The top executive of General Electric Co. said today he couldn't predict when the recession would end or how bad it will be, but said the global economic crisis has "fundamentally reset" the way companies do business and capitalism itself.
Speaking at GE's annual shareholder meeting in Orlando, Fla., following what has been a punishing year for the conglomerate, CEO Jeff Immelt said the downturn was the worst since the Great Depression, and that it would ultimately lead to changes such as greater government involvement in business and a restructuring of the financial services sector that was a root of the crisis.
"We are living through history, and I don't mean that in a positive sense," said Immelt, who heads one of the world's largest companies that makes products like jet engines and refrigerators but also has a big financial unit.
Immelt told investors "2008 was tough and 2009 is also going to be tough." He added that it was hard to predict "how bad this will be and how long" the recession will last.
He tried to assure shareholders that GE has positioned itself for an economic recovery, with a new focus on products that could capture some of what GE estimates is $2 trillion worth of government stimulus spending worldwide. That includes windmills and other clean energy equipment and new health care technology to better diagnose illnesses like Alzheimer's disease.
But GE executives acknowledged that GE has suffered during the downturn.
Profits at the company's GE Capital lending arm have fallen sharply as losses on loans like credit cards, commercial real estate and overseas mortgages have grown. GE lost its rare 'AAA' credit rating earlier this year due to GE Capital's woes, and company shares reached an 18-year low in March as investors worried greater losses were coming at the finance unit.

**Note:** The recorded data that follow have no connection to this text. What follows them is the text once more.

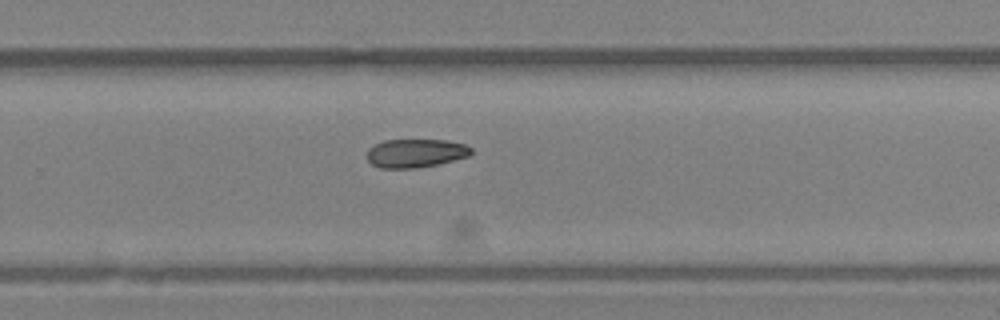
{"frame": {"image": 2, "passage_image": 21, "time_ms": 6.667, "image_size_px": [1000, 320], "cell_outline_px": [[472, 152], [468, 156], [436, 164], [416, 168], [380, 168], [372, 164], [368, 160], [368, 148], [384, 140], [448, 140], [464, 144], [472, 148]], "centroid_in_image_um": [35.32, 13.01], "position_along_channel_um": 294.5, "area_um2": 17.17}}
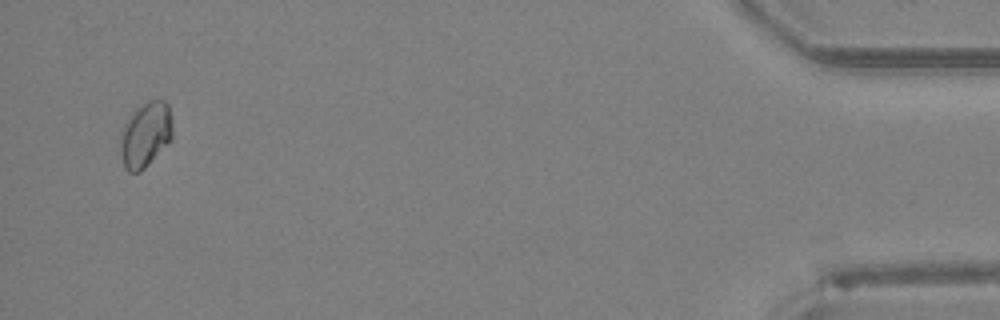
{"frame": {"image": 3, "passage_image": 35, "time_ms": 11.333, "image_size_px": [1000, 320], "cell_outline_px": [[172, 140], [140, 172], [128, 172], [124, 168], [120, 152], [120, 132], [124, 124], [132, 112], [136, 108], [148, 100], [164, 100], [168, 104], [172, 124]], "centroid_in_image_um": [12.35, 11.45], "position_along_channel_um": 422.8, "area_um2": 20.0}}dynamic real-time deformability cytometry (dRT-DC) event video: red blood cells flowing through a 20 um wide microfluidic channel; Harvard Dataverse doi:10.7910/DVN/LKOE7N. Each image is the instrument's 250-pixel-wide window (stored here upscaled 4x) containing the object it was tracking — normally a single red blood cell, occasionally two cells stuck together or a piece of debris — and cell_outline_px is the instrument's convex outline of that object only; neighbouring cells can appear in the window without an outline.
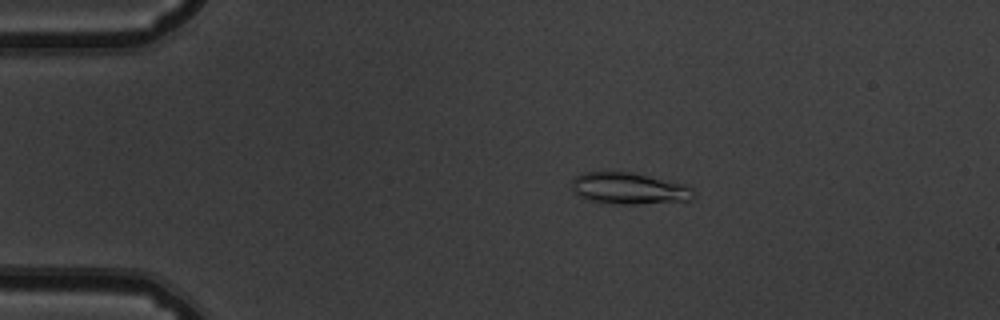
{"species": "common noctule bat (a hibernating species)", "species_latin": "Nyctalus noctula", "temperature_condition": "warm", "stored_images_in_passage": 54, "camera_frame_rate_fps": 3000, "um_per_image_px": 0.085, "animal": {"sex": "male", "body_mass_g": 19.5, "forearm_length_mm": 54.6}, "frame": {"image": 1, "passage_image": 11, "time_ms": 3.333, "image_size_px": [1000, 320], "cell_outline_px": [[696, 192], [692, 200], [636, 204], [596, 204], [584, 200], [572, 192], [572, 180], [576, 176], [584, 172], [632, 172], [684, 184], [692, 188]], "centroid_in_image_um": [53.41, 16.04], "position_along_channel_um": 31.6, "area_um2": 22.89}}
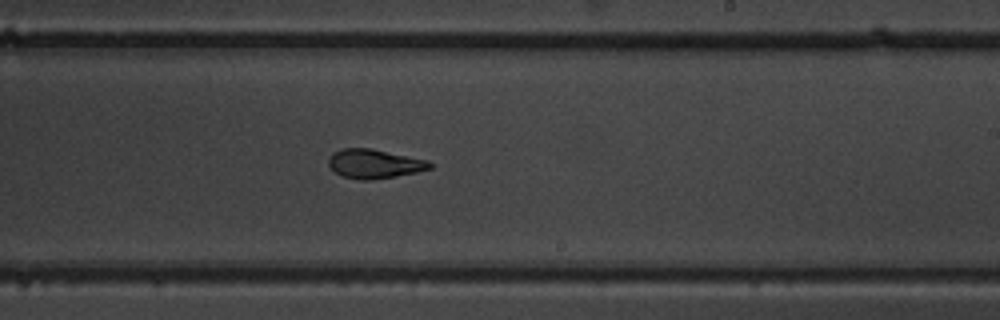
{"frame": {"image": 2, "passage_image": 33, "time_ms": 10.667, "image_size_px": [1000, 320], "cell_outline_px": [[432, 168], [416, 172], [396, 176], [372, 180], [360, 180], [340, 176], [328, 164], [328, 156], [332, 152], [340, 148], [372, 148], [428, 160], [432, 164]], "centroid_in_image_um": [31.79, 13.91], "position_along_channel_um": 257.2, "area_um2": 17.4}}
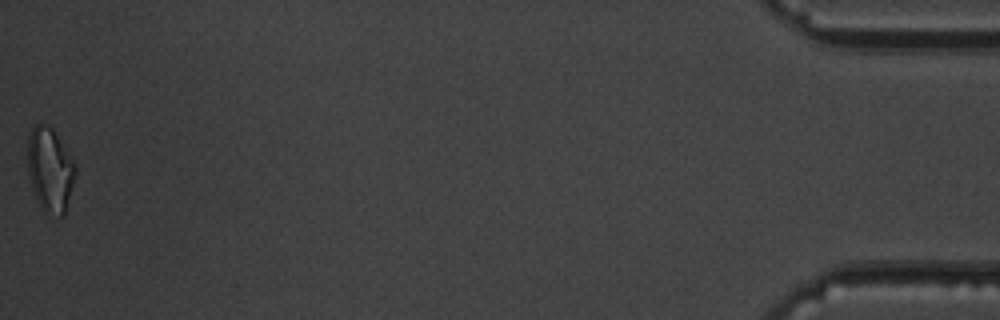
{"frame": {"image": 3, "passage_image": 54, "time_ms": 17.667, "image_size_px": [1000, 320], "cell_outline_px": [[76, 176], [64, 216], [60, 216], [44, 212], [36, 200], [32, 188], [28, 172], [28, 136], [32, 128], [36, 124], [48, 124], [52, 128], [72, 160], [76, 168]], "centroid_in_image_um": [4.25, 14.46], "position_along_channel_um": 431.0, "area_um2": 23.29}, "authors_computed_cell_mechanics": {"area_um2": 18.1203, "velocity_mm_per_s": 3.8161, "shape_relaxation_time_tau1_ms": 7.3985, "shape_relaxation_time_tau2_ms": 3.3669, "deformation_change_tau1": 0.1991, "deformation_change_tau2": 0.1049}}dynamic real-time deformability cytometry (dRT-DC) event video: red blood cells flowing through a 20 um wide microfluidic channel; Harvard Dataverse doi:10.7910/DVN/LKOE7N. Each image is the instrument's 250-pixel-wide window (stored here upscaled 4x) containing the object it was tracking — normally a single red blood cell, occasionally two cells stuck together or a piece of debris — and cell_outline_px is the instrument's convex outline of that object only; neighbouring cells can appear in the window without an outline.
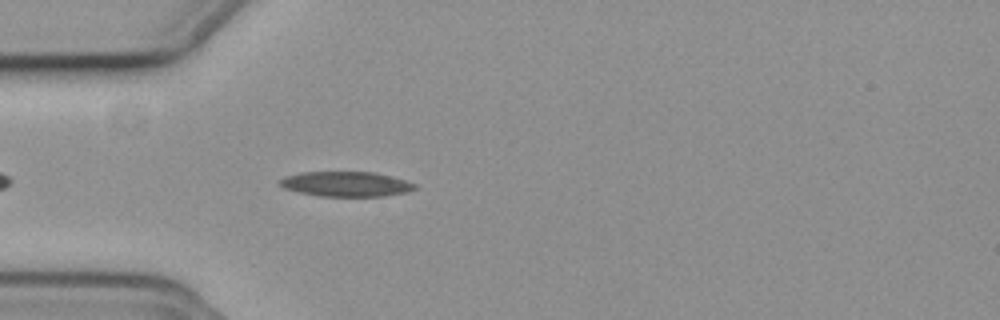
{"species": "common noctule bat (a hibernating species)", "species_latin": "Nyctalus noctula", "temperature_condition": "cold", "stored_images_in_passage": 35, "camera_frame_rate_fps": 3000, "um_per_image_px": 0.085, "animal": {"sex": "female", "body_mass_g": 19.3, "forearm_length_mm": 54.1}, "frame": {"image": 1, "passage_image": 5, "time_ms": 1.333, "image_size_px": [1000, 320], "cell_outline_px": [[416, 188], [408, 192], [384, 196], [320, 196], [300, 192], [284, 188], [280, 184], [280, 180], [284, 176], [300, 172], [376, 172], [404, 180], [416, 184]], "centroid_in_image_um": [29.42, 15.64], "position_along_channel_um": 55.6, "area_um2": 19.54}}
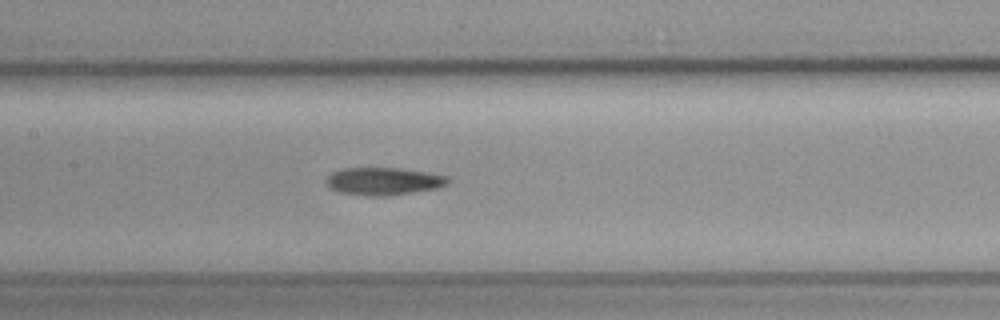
{"frame": {"image": 2, "passage_image": 15, "time_ms": 4.667, "image_size_px": [1000, 320], "cell_outline_px": [[448, 184], [440, 188], [388, 196], [372, 196], [340, 192], [332, 188], [328, 184], [328, 176], [332, 172], [340, 168], [400, 168], [448, 176]], "centroid_in_image_um": [32.64, 15.4], "position_along_channel_um": 174.8, "area_um2": 19.42}}
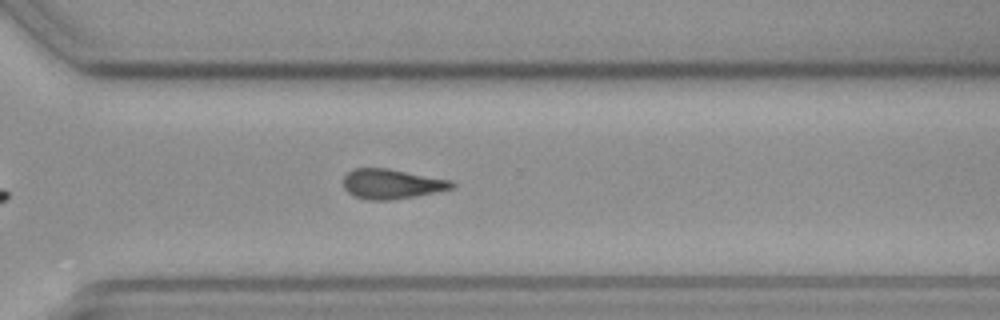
{"frame": {"image": 3, "passage_image": 28, "time_ms": 9.0, "image_size_px": [1000, 320], "cell_outline_px": [[456, 184], [452, 188], [436, 192], [416, 196], [392, 200], [364, 200], [348, 192], [344, 188], [344, 176], [352, 168], [388, 168], [452, 180]], "centroid_in_image_um": [33.3, 15.63], "position_along_channel_um": 337.3, "area_um2": 18.96}}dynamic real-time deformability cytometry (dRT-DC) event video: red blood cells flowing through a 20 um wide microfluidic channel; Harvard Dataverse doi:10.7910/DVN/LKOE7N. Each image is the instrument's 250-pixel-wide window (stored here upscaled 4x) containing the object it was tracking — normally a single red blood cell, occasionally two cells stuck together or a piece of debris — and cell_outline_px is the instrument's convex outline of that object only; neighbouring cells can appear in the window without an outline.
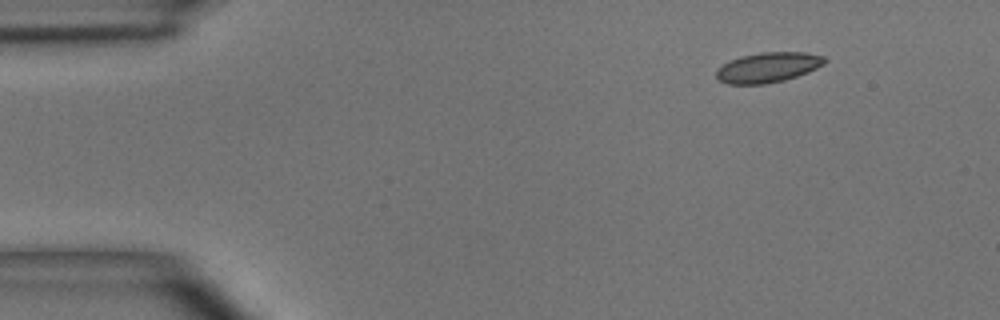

Shares have since recovered somewhat after GE gave investors an exhaustive look at GE Capital's books in an effort to ease fears.
GE Chief Financial Officer Keith Sherin was conciliatory when discussing GE's decision to cut its dividend by 67 percent in March, the first reduction in the quarterly payment since 1938. GE has said the move was needed to save $9 billion per year in cash.
"We feel terrible about it, but it was the right thing to do," said Sherin. "We know we have to earn your trust back with good performance."
Shares of the Fairfield, Connecticut-based GE rose 43 cents, or 3.7 percent, to $12.13 in early afternoon trading.